Estes arguidos foram acusados, designadamente, por crimes de terrorismo (com referência ao crime de furto), de tráfico e mediação de armas, de associação criminosa, bem como de tráfico de estupefacientes. Os restantes 14 arguidos, incluindo militares da Polícia Judiciária Militar (PJM) e da Guarda Nacional Republicana (GNR), de diversas patentes, um técnico do Laboratório da PJM e o ex-ministro da Defesa Nacional Azeredo Lopes, são suspeitos da encenação que esteve na base da recuperação de grande parte do material militar.

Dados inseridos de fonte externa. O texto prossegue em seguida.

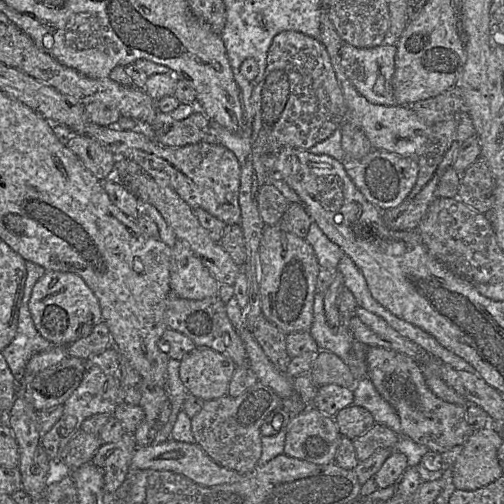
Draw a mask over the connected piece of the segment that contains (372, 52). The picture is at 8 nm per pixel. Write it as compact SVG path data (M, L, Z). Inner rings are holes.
M346 43L342 44L340 57L345 74L368 102L384 106L396 105L392 86L396 52L395 44L383 43L373 48L356 48Z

Estão todos acusados pelos crimes de favorecimento pessoal, denegação de justiça e prevaricação, sendo que os militares e o técnico do Laboratório estão também acusados, designadamente, por crimes de falsificação de documento, tráfico e mediação de armas e associação criminosa. Dos 23 arguidos, oito estão em prisão preventiva e 11 (militares e técnico de laboratório) suspensos de funções. Os restantes ficaram sujeitos à medida de coação de proibição de contactos.

O inquérito pretendeu investigar o furto, em 28 de junho de 2017, e as circunstâncias em que aconteceu a recuperação de grande parte do material militar, em 18 de outubro do mesmo ano.

Entende o MP que, além da "extrema gravidade dos crimes", a personalidade dos arguidos, incluindo Azeredo Lopes, manifestada nos factos, e o seu elevado grau de culpa, colidem com os fins institucionais de cargos públicos que ocupavam.

Para o MP, o ex-ministro da Defesa, que se demitiu em 12 de outubro de 2018, teve conhecimento das diligências paralelas feitas pela Polícia Judiciária Militar ao caso do furto de Tancos junto de uma pessoa com quem negociava a entrega do material.